* _REQUIRED ACTION_
Examine the records below and count how many lines contain the string "bits". Give only the number.

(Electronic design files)
* * * * * * *
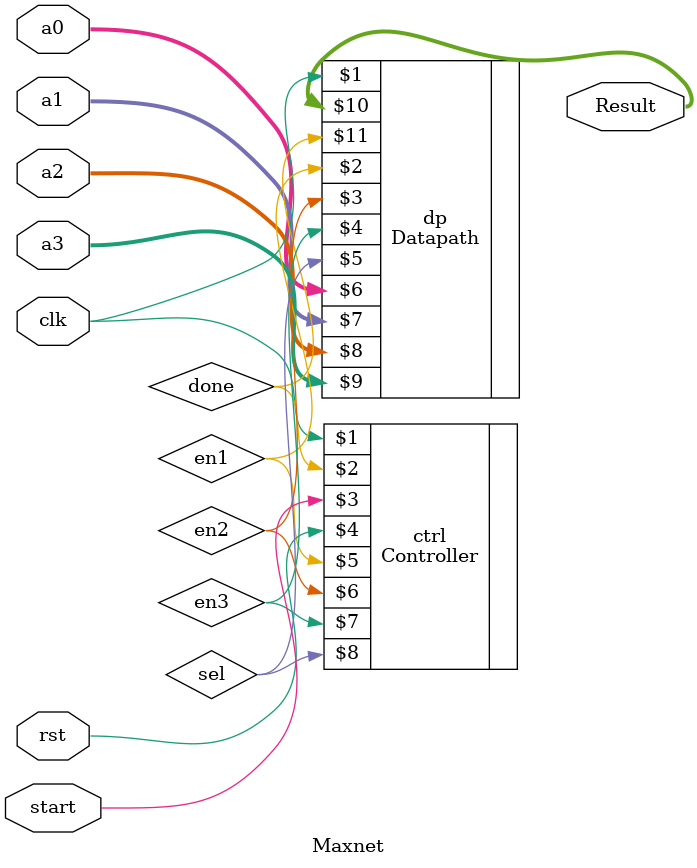
<source format=v>
module Maxnet(input [4:0] a0,a1,a2,a3 , input clk , start , rst , output [4:0] Result);
wire en1 , en2 , en3 , sel , done , reset ;
Datapath dp(clk , en1 , en2 , en3 , sel , a0 , a1 , a2 , a3 ,Result , done);
Controller ctrl(clk,done,start,rst,en1 , en2 , en3 , sel );

endmodule

</source>
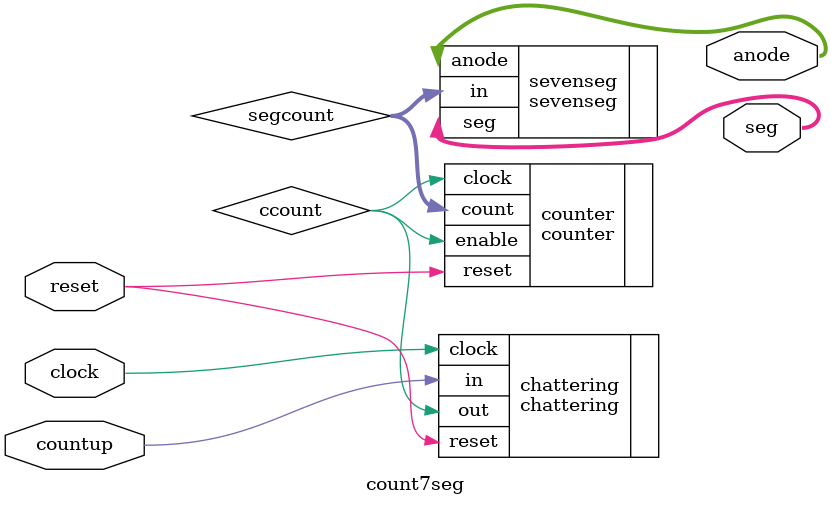
<source format=v>
`timescale 1ns / 1ps


module count7seg(
    input clock,
    input countup,
    input reset,
    output [7:0] seg,
    output [3:0] anode
    );
    
    wire ccount;
    
    wire [3:0] segcount;
    
    chattering chattering(
        .clock(clock),
        .reset(reset),
        .in(countup),
        .out(ccount)
    );
    
    counter counter(
        .clock(ccount),
        .reset(reset),
        .enable(ccount),
        .count(segcount)
    );
    
    sevenseg sevenseg(
        .in(segcount),
        .seg(seg),
        .anode(anode)
    );
    
endmodule

</source>
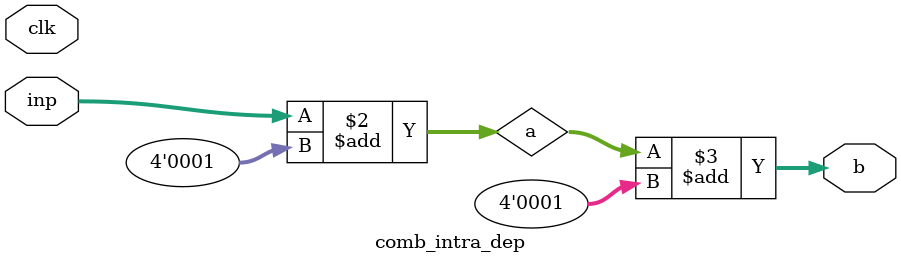
<source format=sv>
module comb_intra_dep(input logic clk,
                      input logic[3:0] inp,
                      output logic[3:0] b);

logic[3:0] a;

always_comb begin
   a = inp + 4'd1;
   b = a + 4'd1;
end

endmodule

</source>
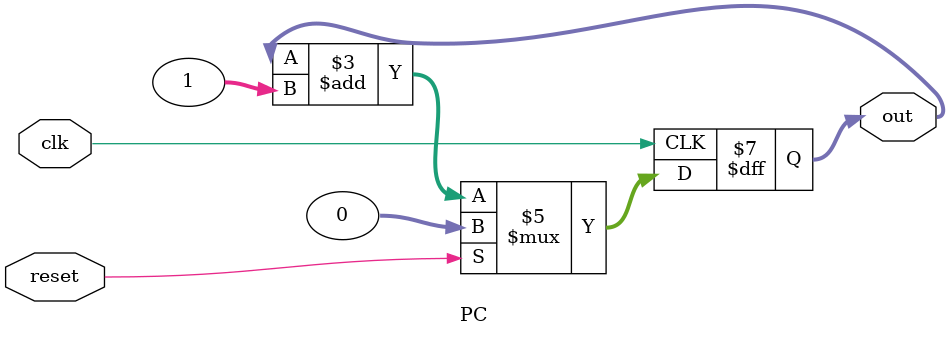
<source format=v>
module PC(out,clk,reset);
	input clk,reset;
	output [31:0] out;
	reg[31:0] out;
	always@(posedge clk)
	begin
		if(~reset)
			out = out+1;
		else
			out=0;
	end
endmodule


/*module PCTb;
	reg  clk,reset;
	wire[31:0] w;
	PC test(w,clk,reset);
	initial
	begin
		$monitor($time,"count = %b",w);
		#0 clk = 1'b0;reset = 1'b1;
		#10 reset = 1'b0;
	end
	initial
	begin
	repeat(100)
		#5 clk = ~clk;
	end
endmodule*/

</source>
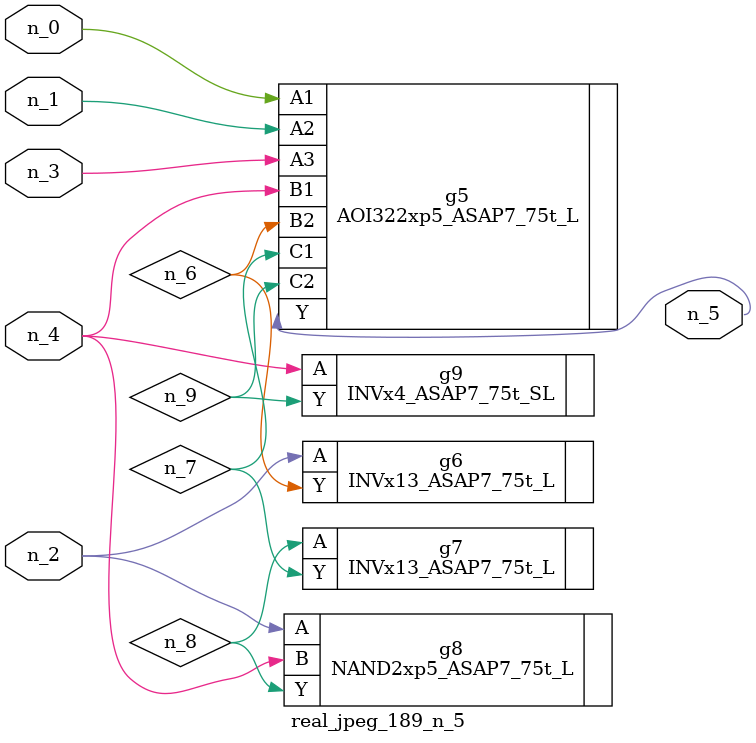
<source format=v>
module real_jpeg_189_n_5 (n_4, n_0, n_1, n_2, n_3, n_5);

input n_4;
input n_0;
input n_1;
input n_2;
input n_3;

output n_5;

wire n_8;
wire n_6;
wire n_7;
wire n_9;

AOI322xp5_ASAP7_75t_L g5 ( 
.A1(n_0),
.A2(n_1),
.A3(n_3),
.B1(n_4),
.B2(n_6),
.C1(n_7),
.C2(n_9),
.Y(n_5)
);

INVx13_ASAP7_75t_L g6 ( 
.A(n_2),
.Y(n_6)
);

NAND2xp5_ASAP7_75t_L g8 ( 
.A(n_2),
.B(n_4),
.Y(n_8)
);

INVx4_ASAP7_75t_SL g9 ( 
.A(n_4),
.Y(n_9)
);

INVx13_ASAP7_75t_L g7 ( 
.A(n_8),
.Y(n_7)
);


endmodule
</source>
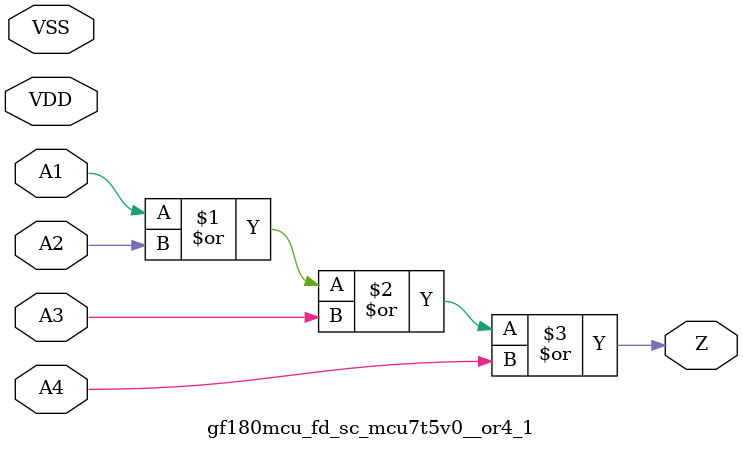
<source format=v>

module gf180mcu_fd_sc_mcu7t5v0__or4_1( A1, A2, A3, A4, Z, VDD, VSS );
input A1, A2, A3, A4;
inout VDD, VSS;
output Z;

	or MGM_BG_0( Z, A1, A2, A3, A4 );

endmodule

</source>
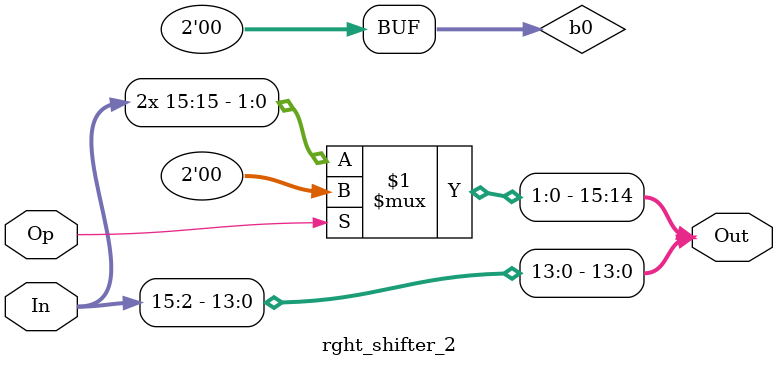
<source format=v>
/*
    shift/rotate the input to the right by two bits
    Op is 1, shift
    Op is 0, rotate
 */
module rght_shifter_2 (In, Op, Out);
    parameter   N = 16;
   	parameter	  B = 2;

   	input[N-1:0]    In;
   	input			      Op;
   	output[N-1:0]   Out;

   	// B bits of 0
   	wire[B-1:0] b0 = {B{1'b0}};
    // shift/rotate the input by B bits
    assign Out = {Op ? b0 : {B{In[N-1]}}, In[N-1:B]};
endmodule   
</source>
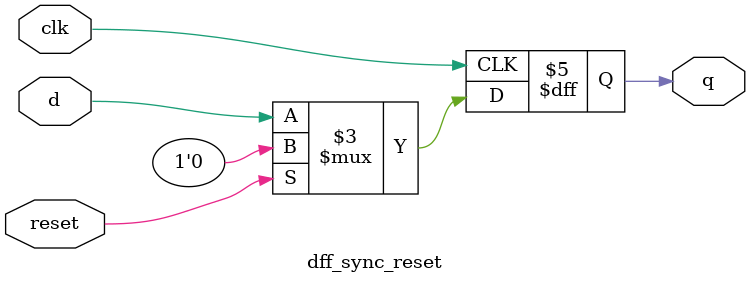
<source format=v>
`timescale 1ns / 1ps


module dff_sync_reset(
    input clk,
    input reset,
    input d,
    output reg q
    );
    
    
   always @(posedge clk)
      if (reset) begin
         q <= 1'b0;
      end 
      else begin
         q <= d;
      end
                            
                            
    
    
endmodule

</source>
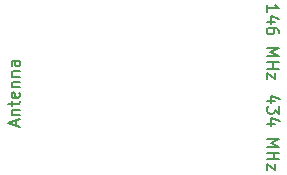
<source format=gbr>
%TF.GenerationSoftware,KiCad,Pcbnew,8.0.4*%
%TF.CreationDate,2024-09-11T11:19:10+03:00*%
%TF.ProjectId,micro_diplekser,6d696372-6f5f-4646-9970-6c656b736572,rev?*%
%TF.SameCoordinates,Original*%
%TF.FileFunction,Legend,Bot*%
%TF.FilePolarity,Positive*%
%FSLAX46Y46*%
G04 Gerber Fmt 4.6, Leading zero omitted, Abs format (unit mm)*
G04 Created by KiCad (PCBNEW 8.0.4) date 2024-09-11 11:19:10*
%MOMM*%
%LPD*%
G01*
G04 APERTURE LIST*
%ADD10C,0.150000*%
G04 APERTURE END LIST*
D10*
X75771380Y-86560188D02*
X75771380Y-85988760D01*
X75771380Y-86274474D02*
X76771380Y-86274474D01*
X76771380Y-86274474D02*
X76628523Y-86179236D01*
X76628523Y-86179236D02*
X76533285Y-86083998D01*
X76533285Y-86083998D02*
X76485666Y-85988760D01*
X76438047Y-87417331D02*
X75771380Y-87417331D01*
X76819000Y-87179236D02*
X76104714Y-86941141D01*
X76104714Y-86941141D02*
X76104714Y-87560188D01*
X76771380Y-88369712D02*
X76771380Y-88179236D01*
X76771380Y-88179236D02*
X76723761Y-88083998D01*
X76723761Y-88083998D02*
X76676142Y-88036379D01*
X76676142Y-88036379D02*
X76533285Y-87941141D01*
X76533285Y-87941141D02*
X76342809Y-87893522D01*
X76342809Y-87893522D02*
X75961857Y-87893522D01*
X75961857Y-87893522D02*
X75866619Y-87941141D01*
X75866619Y-87941141D02*
X75819000Y-87988760D01*
X75819000Y-87988760D02*
X75771380Y-88083998D01*
X75771380Y-88083998D02*
X75771380Y-88274474D01*
X75771380Y-88274474D02*
X75819000Y-88369712D01*
X75819000Y-88369712D02*
X75866619Y-88417331D01*
X75866619Y-88417331D02*
X75961857Y-88464950D01*
X75961857Y-88464950D02*
X76199952Y-88464950D01*
X76199952Y-88464950D02*
X76295190Y-88417331D01*
X76295190Y-88417331D02*
X76342809Y-88369712D01*
X76342809Y-88369712D02*
X76390428Y-88274474D01*
X76390428Y-88274474D02*
X76390428Y-88083998D01*
X76390428Y-88083998D02*
X76342809Y-87988760D01*
X76342809Y-87988760D02*
X76295190Y-87941141D01*
X76295190Y-87941141D02*
X76199952Y-87893522D01*
X75771380Y-89655427D02*
X76771380Y-89655427D01*
X76771380Y-89655427D02*
X76057095Y-89988760D01*
X76057095Y-89988760D02*
X76771380Y-90322093D01*
X76771380Y-90322093D02*
X75771380Y-90322093D01*
X75771380Y-90798284D02*
X76771380Y-90798284D01*
X76295190Y-90798284D02*
X76295190Y-91369712D01*
X75771380Y-91369712D02*
X76771380Y-91369712D01*
X76438047Y-91750665D02*
X76438047Y-92274474D01*
X76438047Y-92274474D02*
X75771380Y-91750665D01*
X75771380Y-91750665D02*
X75771380Y-92274474D01*
X76488847Y-94135750D02*
X75822180Y-94135750D01*
X76869800Y-93897655D02*
X76155514Y-93659560D01*
X76155514Y-93659560D02*
X76155514Y-94278607D01*
X76822180Y-94564322D02*
X76822180Y-95183369D01*
X76822180Y-95183369D02*
X76441228Y-94850036D01*
X76441228Y-94850036D02*
X76441228Y-94992893D01*
X76441228Y-94992893D02*
X76393609Y-95088131D01*
X76393609Y-95088131D02*
X76345990Y-95135750D01*
X76345990Y-95135750D02*
X76250752Y-95183369D01*
X76250752Y-95183369D02*
X76012657Y-95183369D01*
X76012657Y-95183369D02*
X75917419Y-95135750D01*
X75917419Y-95135750D02*
X75869800Y-95088131D01*
X75869800Y-95088131D02*
X75822180Y-94992893D01*
X75822180Y-94992893D02*
X75822180Y-94707179D01*
X75822180Y-94707179D02*
X75869800Y-94611941D01*
X75869800Y-94611941D02*
X75917419Y-94564322D01*
X76488847Y-96040512D02*
X75822180Y-96040512D01*
X76869800Y-95802417D02*
X76155514Y-95564322D01*
X76155514Y-95564322D02*
X76155514Y-96183369D01*
X75822180Y-97326227D02*
X76822180Y-97326227D01*
X76822180Y-97326227D02*
X76107895Y-97659560D01*
X76107895Y-97659560D02*
X76822180Y-97992893D01*
X76822180Y-97992893D02*
X75822180Y-97992893D01*
X75822180Y-98469084D02*
X76822180Y-98469084D01*
X76345990Y-98469084D02*
X76345990Y-99040512D01*
X75822180Y-99040512D02*
X76822180Y-99040512D01*
X76488847Y-99421465D02*
X76488847Y-99945274D01*
X76488847Y-99945274D02*
X75822180Y-99421465D01*
X75822180Y-99421465D02*
X75822180Y-99945274D01*
X54549704Y-96180039D02*
X54549704Y-95703849D01*
X54835419Y-96275277D02*
X53835419Y-95941944D01*
X53835419Y-95941944D02*
X54835419Y-95608611D01*
X54168752Y-95275277D02*
X54835419Y-95275277D01*
X54263990Y-95275277D02*
X54216371Y-95227658D01*
X54216371Y-95227658D02*
X54168752Y-95132420D01*
X54168752Y-95132420D02*
X54168752Y-94989563D01*
X54168752Y-94989563D02*
X54216371Y-94894325D01*
X54216371Y-94894325D02*
X54311609Y-94846706D01*
X54311609Y-94846706D02*
X54835419Y-94846706D01*
X54168752Y-94513372D02*
X54168752Y-94132420D01*
X53835419Y-94370515D02*
X54692561Y-94370515D01*
X54692561Y-94370515D02*
X54787800Y-94322896D01*
X54787800Y-94322896D02*
X54835419Y-94227658D01*
X54835419Y-94227658D02*
X54835419Y-94132420D01*
X54787800Y-93418134D02*
X54835419Y-93513372D01*
X54835419Y-93513372D02*
X54835419Y-93703848D01*
X54835419Y-93703848D02*
X54787800Y-93799086D01*
X54787800Y-93799086D02*
X54692561Y-93846705D01*
X54692561Y-93846705D02*
X54311609Y-93846705D01*
X54311609Y-93846705D02*
X54216371Y-93799086D01*
X54216371Y-93799086D02*
X54168752Y-93703848D01*
X54168752Y-93703848D02*
X54168752Y-93513372D01*
X54168752Y-93513372D02*
X54216371Y-93418134D01*
X54216371Y-93418134D02*
X54311609Y-93370515D01*
X54311609Y-93370515D02*
X54406847Y-93370515D01*
X54406847Y-93370515D02*
X54502085Y-93846705D01*
X54168752Y-92941943D02*
X54835419Y-92941943D01*
X54263990Y-92941943D02*
X54216371Y-92894324D01*
X54216371Y-92894324D02*
X54168752Y-92799086D01*
X54168752Y-92799086D02*
X54168752Y-92656229D01*
X54168752Y-92656229D02*
X54216371Y-92560991D01*
X54216371Y-92560991D02*
X54311609Y-92513372D01*
X54311609Y-92513372D02*
X54835419Y-92513372D01*
X54168752Y-92037181D02*
X54835419Y-92037181D01*
X54263990Y-92037181D02*
X54216371Y-91989562D01*
X54216371Y-91989562D02*
X54168752Y-91894324D01*
X54168752Y-91894324D02*
X54168752Y-91751467D01*
X54168752Y-91751467D02*
X54216371Y-91656229D01*
X54216371Y-91656229D02*
X54311609Y-91608610D01*
X54311609Y-91608610D02*
X54835419Y-91608610D01*
X54835419Y-90703848D02*
X54311609Y-90703848D01*
X54311609Y-90703848D02*
X54216371Y-90751467D01*
X54216371Y-90751467D02*
X54168752Y-90846705D01*
X54168752Y-90846705D02*
X54168752Y-91037181D01*
X54168752Y-91037181D02*
X54216371Y-91132419D01*
X54787800Y-90703848D02*
X54835419Y-90799086D01*
X54835419Y-90799086D02*
X54835419Y-91037181D01*
X54835419Y-91037181D02*
X54787800Y-91132419D01*
X54787800Y-91132419D02*
X54692561Y-91180038D01*
X54692561Y-91180038D02*
X54597323Y-91180038D01*
X54597323Y-91180038D02*
X54502085Y-91132419D01*
X54502085Y-91132419D02*
X54454466Y-91037181D01*
X54454466Y-91037181D02*
X54454466Y-90799086D01*
X54454466Y-90799086D02*
X54406847Y-90703848D01*
M02*

</source>
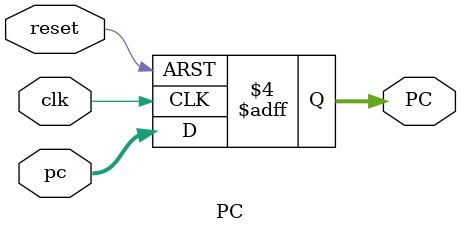
<source format=v>
module PC(
    input wire clk, reset,
    input wire [31:0] pc,
    
    output reg [31:0] PC
    );

initial begin
    PC = 0;
end

always @(posedge clk, posedge reset) begin
    if(reset == 1'b1) begin
        PC <= 0;
    end
    else begin
        PC <= pc;
    end
end

endmodule

</source>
* * * * * * *
* _ANSWER FOR THIS EXERCISE_
3